The task: With pictures left out, set down every record word for word.

═════ Data shown ═════

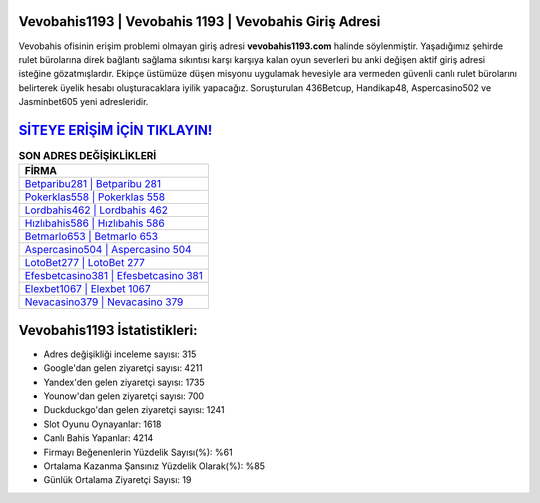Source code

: ﻿Vevobahis1193 | Vevobahis 1193 | Vevobahis Giriş Adresi
===================================

.. image:: images/vevobahis-giris.jpg
   :width: 600
   
Vevobahis ofisinin erişim problemi olmayan giriş adresi **vevobahis1193.com** halinde söylenmiştir. Yaşadığımız şehirde rulet bürolarına direk bağlantı sağlama sıkıntısı karşı karşıya kalan oyun severleri bu anki değişen aktif giriş adresi isteğine gözatmışlardır. Ekipçe üstümüze düşen misyonu uygulamak hevesiyle ara vermeden güvenli canlı rulet bürolarını belirterek üyelik hesabı oluşturacaklara iyilik yapacağız. Soruşturulan 436Betcup, Handikap48, Aspercasino502 ve Jasminbet605 yeni adresleridir.

`SİTEYE ERİŞİM İÇİN TIKLAYIN! <https://uclck.me/gonow>`_
==============

.. list-table:: **SON ADRES DEĞİŞİKLİKLERİ**
   :widths: 100
   :header-rows: 1

   * - FİRMA
   * - `Betparibu281 | Betparibu 281 <betparibu281-betparibu-281-betparibu-giris-adresi.html>`_
   * - `Pokerklas558 | Pokerklas 558 <pokerklas558-pokerklas-558-pokerklas-giris-adresi.html>`_
   * - `Lordbahis462 | Lordbahis 462 <lordbahis462-lordbahis-462-lordbahis-giris-adresi.html>`_	 
   * - `Hızlıbahis586 | Hızlıbahis 586 <hizlibahis586-hizlibahis-586-hizlibahis-giris-adresi.html>`_	 
   * - `Betmarlo653 | Betmarlo 653 <betmarlo653-betmarlo-653-betmarlo-giris-adresi.html>`_ 
   * - `Aspercasino504 | Aspercasino 504 <aspercasino504-aspercasino-504-aspercasino-giris-adresi.html>`_
   * - `LotoBet277 | LotoBet 277 <lotobet277-lotobet-277-lotobet-giris-adresi.html>`_	 
   * - `Efesbetcasino381 | Efesbetcasino 381 <efesbetcasino381-efesbetcasino-381-efesbetcasino-giris-adresi.html>`_
   * - `Elexbet1067 | Elexbet 1067 <elexbet1067-elexbet-1067-elexbet-giris-adresi.html>`_
   * - `Nevacasino379 | Nevacasino 379 <nevacasino379-nevacasino-379-nevacasino-giris-adresi.html>`_
	 
Vevobahis1193 İstatistikleri:
===================================	 
* Adres değişikliği inceleme sayısı: 315
* Google'dan gelen ziyaretçi sayısı: 4211
* Yandex'den gelen ziyaretçi sayısı: 1735
* Younow'dan gelen ziyaretçi sayısı: 700
* Duckduckgo'dan gelen ziyaretçi sayısı: 1241
* Slot Oyunu Oynayanlar: 1618
* Canlı Bahis Yapanlar: 4214
* Firmayı Beğenenlerin Yüzdelik Sayısı(%): %61
* Ortalama Kazanma Şansınız Yüzdelik Olarak(%): %85
* Günlük Ortalama Ziyaretçi Sayısı: 19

═════

Expected answer:
Source code

: ﻿Vevobahis1193 | Vevobahis 1193 | Vevobahis Giriş Adresi
===================================

.. image:: images/vevobahis-giris.jpg
   :width: 600
   
Vevobahis ofisinin erişim problemi olmayan giriş adresi **vevobahis1193.com** halinde söylenmiştir. Yaşadığımız şehirde rulet bürolarına direk bağlantı sağlama sıkıntısı karşı karşıya kalan oyun severleri bu anki değişen aktif giriş adresi isteğine gözatmışlardır. Ekipçe üstümüze düşen misyonu uygulamak hevesiyle ara vermeden güvenli canlı rulet bürolarını belirterek üyelik hesabı oluşturacaklara iyilik yapacağız. Soruşturulan 436Betcup, Handikap48, Aspercasino502 ve Jasminbet605 yeni adresleridir.

`SİTEYE ERİŞİM İÇİN TIKLAYIN! <https://uclck.me/gonow>`_
==============

.. list-table:: **SON ADRES DEĞİŞİKLİKLERİ**
   :widths: 100
   :header-rows: 1

   * - FİRMA
   * - `Betparibu281 | Betparibu 281 <betparibu281-betparibu-281-betparibu-giris-adresi.html>`_
   * - `Pokerklas558 | Pokerklas 558 <pokerklas558-pokerklas-558-pokerklas-giris-adresi.html>`_
   * - `Lordbahis462 | Lordbahis 462 <lordbahis462-lordbahis-462-lordbahis-giris-adresi.html>`_	 
   * - `Hızlıbahis586 | Hızlıbahis 586 <hizlibahis586-hizlibahis-586-hizlibahis-giris-adresi.html>`_	 
   * - `Betmarlo653 | Betmarlo 653 <betmarlo653-betmarlo-653-betmarlo-giris-adresi.html>`_ 
   * - `Aspercasino504 | Aspercasino 504 <aspercasino504-aspercasino-504-aspercasino-giris-adresi.html>`_
   * - `LotoBet277 | LotoBet 277 <lotobet277-lotobet-277-lotobet-giris-adresi.html>`_	 
   * - `Efesbetcasino381 | Efesbetcasino 381 <efesbetcasino381-efesbetcasino-381-efesbetcasino-giris-adresi.html>`_
   * - `Elexbet1067 | Elexbet 1067 <elexbet1067-elexbet-1067-elexbet-giris-adresi.html>`_
   * - `Nevacasino379 | Nevacasino 379 <nevacasino379-nevacasino-379-nevacasino-giris-adresi.html>`_
	 
Vevobahis1193 İstatistikleri:
===================================	 
* Adres değişikliği inceleme sayısı: 315
* Google'dan gelen ziyaretçi sayısı: 4211
* Yandex'den gelen ziyaretçi sayısı: 1735
* Younow'dan gelen ziyaretçi sayısı: 700
* Duckduckgo'dan gelen ziyaretçi sayısı: 1241
* Slot Oyunu Oynayanlar: 1618
* Canlı Bahis Yapanlar: 4214
* Firmayı Beğenenlerin Yüzdelik Sayısı(%): %61
* Ortalama Kazanma Şansınız Yüzdelik Olarak(%): %85
* Günlük Ortalama Ziyaretçi Sayısı: 19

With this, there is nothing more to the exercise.